When a user asks Copilot a question, Copilot always tries to provide the best possible answer based on available sources. If there is no good internal context, Copilot can use external web search as support.


The problem occurs when the user unknowingly includes sensitive information in the prompt, for example:

  • Personal Data

  • Customer Identifiers

  • Case Number or Contract Details

  • Custom Internal Terms


Without controls, such data could in practice be used as part of an external web search. Although Microsoft protects data and does not train models on customer content, this is still an unwanted data flow for many businesses, especially in the public sector and regulated industries.


What does this DLP functionality do?


This new DLP action does something quite specific:


If a Copilot prompt contains defined sensitive information types, external web search is blocked as a grounding source for that particular prompt.


It’s important to note what happens and what doesn’t happen:

  • Copilot still responds to the prompt

  • Internal Microsoft 365 data can still be used where permitted

  • External web search is explicitly disabled for the prompt


This is not a hard stop, but a risk-reducing restriction.


The difference between the various Copilot DLP actions


Microsoft now has several different DLP actions for Copilot, and they cover different scenarios:

  • Prevent Copilot from processing content > Processing prompts - Stops Copilot from responding completely when the prompt contains sensitive information.
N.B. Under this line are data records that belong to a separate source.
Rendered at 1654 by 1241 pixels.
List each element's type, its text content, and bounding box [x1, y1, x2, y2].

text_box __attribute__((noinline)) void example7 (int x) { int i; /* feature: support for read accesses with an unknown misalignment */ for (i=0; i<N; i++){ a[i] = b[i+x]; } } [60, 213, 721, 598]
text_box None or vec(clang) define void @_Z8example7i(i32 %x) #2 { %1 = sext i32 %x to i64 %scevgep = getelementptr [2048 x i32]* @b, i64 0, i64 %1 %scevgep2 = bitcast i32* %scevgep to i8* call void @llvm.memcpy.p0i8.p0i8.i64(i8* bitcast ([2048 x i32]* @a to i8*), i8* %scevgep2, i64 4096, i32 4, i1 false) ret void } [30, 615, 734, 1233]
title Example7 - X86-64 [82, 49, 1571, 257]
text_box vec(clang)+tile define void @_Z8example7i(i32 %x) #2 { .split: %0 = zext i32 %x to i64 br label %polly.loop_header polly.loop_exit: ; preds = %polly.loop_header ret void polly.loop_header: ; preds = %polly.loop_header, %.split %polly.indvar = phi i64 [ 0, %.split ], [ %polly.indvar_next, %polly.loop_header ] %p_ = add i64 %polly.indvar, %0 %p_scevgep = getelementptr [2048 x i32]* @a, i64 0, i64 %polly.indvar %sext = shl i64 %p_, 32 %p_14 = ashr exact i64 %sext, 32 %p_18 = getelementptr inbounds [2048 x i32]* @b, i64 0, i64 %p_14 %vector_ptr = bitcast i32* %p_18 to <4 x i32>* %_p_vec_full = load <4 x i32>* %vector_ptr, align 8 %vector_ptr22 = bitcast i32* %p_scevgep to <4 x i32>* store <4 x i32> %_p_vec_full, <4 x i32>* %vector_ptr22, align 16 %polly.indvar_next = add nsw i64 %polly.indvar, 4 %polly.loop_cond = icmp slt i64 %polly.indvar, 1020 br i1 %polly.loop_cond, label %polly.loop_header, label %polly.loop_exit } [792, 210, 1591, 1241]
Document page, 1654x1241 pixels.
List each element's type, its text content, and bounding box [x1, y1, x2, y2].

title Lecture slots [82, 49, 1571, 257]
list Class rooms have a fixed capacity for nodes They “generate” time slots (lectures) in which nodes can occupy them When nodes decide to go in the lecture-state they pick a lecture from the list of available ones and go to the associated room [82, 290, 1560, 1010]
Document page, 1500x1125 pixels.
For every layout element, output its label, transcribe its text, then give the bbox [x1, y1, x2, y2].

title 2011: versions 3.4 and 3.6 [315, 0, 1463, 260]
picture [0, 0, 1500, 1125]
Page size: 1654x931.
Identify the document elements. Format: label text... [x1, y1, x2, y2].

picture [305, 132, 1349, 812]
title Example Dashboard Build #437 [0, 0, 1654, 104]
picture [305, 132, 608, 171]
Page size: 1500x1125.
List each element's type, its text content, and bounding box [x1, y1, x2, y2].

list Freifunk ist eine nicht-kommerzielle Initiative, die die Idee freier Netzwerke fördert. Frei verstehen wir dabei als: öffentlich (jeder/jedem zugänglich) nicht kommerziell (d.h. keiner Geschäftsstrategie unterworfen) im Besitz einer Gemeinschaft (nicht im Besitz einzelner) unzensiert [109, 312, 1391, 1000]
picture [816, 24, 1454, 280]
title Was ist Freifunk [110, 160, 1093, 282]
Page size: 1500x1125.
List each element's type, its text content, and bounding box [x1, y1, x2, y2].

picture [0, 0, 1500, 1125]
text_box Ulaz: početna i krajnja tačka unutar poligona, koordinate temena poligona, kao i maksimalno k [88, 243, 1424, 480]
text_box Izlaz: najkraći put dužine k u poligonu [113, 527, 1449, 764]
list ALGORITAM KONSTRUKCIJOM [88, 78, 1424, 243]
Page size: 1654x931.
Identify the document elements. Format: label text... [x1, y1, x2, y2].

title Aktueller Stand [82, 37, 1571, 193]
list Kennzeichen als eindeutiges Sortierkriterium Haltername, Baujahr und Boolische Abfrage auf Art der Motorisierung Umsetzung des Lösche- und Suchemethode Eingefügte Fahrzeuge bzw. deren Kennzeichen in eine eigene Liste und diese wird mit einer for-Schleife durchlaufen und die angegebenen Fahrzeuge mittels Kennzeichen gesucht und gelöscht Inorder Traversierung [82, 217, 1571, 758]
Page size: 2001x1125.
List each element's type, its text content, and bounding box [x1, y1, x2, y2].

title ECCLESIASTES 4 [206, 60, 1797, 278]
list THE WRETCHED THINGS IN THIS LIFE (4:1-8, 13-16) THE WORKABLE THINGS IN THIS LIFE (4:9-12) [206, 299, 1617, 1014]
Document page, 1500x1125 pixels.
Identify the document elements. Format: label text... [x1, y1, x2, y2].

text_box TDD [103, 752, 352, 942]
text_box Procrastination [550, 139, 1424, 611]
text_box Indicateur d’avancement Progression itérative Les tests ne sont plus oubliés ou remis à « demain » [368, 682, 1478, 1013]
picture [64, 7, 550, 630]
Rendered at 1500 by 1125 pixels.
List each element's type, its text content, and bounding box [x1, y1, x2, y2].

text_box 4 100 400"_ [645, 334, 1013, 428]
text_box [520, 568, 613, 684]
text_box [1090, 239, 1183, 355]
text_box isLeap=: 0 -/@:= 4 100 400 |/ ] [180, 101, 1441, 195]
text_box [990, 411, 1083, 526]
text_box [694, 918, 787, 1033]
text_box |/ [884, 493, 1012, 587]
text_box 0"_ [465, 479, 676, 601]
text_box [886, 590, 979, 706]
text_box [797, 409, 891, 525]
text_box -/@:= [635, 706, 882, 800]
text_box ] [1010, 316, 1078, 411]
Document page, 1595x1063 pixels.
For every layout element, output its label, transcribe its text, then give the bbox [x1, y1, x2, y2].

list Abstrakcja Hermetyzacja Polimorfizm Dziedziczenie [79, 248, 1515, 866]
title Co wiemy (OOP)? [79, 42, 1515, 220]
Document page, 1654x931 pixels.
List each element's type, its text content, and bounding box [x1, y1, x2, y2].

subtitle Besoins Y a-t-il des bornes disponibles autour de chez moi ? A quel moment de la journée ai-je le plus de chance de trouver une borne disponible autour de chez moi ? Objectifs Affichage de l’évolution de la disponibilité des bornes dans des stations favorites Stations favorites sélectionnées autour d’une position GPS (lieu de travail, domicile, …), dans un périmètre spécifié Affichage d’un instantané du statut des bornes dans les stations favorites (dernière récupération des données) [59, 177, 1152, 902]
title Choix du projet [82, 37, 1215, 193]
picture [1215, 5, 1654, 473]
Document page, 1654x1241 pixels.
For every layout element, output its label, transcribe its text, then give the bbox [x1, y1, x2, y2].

  • Prevent Copilot from processing content > Performing Web Searches - Allows responses, but without external web grounding.

  • Prevent Copilot from processing content based on sensitivity labels - Prevents files and emails with specific labels from being used in the response basis.

How to configure this in Purview


The configuration is done in Microsoft Purview through a custom DLP policy.


Overall flow:

  • Go to Data Loss Prevention in Purview

  • Create a new Custom policy


  • Select location Microsoft 365 Copilot and Copilot Chat

  • Add the condition

    Content contains > Sensitive information types


  • Select relevant SITs


  • Under Actions, select

    Prevent Copilot from processing content > Performing Web Searches

  • Configure policy tips or alerts as needed

  • Publish the policy


Using custom SITs


This is where the feature really becomes powerful.


By using custom sensitive information types, you can prevent web searches when the prompt contains (for example):

  • Internal case numbers

  • Customer names in specific formats

  • Project codes

  • Domain specific terms


Finally, it is worth emphasizing how crucial it is to spend sufficient time defining good sensitive information types. The quality of your SITs directly determines how accurate these Copilot controls (and other DLP rules!) will be. Definitions that are too broad or general will result in many false positives, while definitions that are too narrow will allow real risk to go undetected. Good SIT design requires an understanding of your business’s data, language, and actual usage patterns.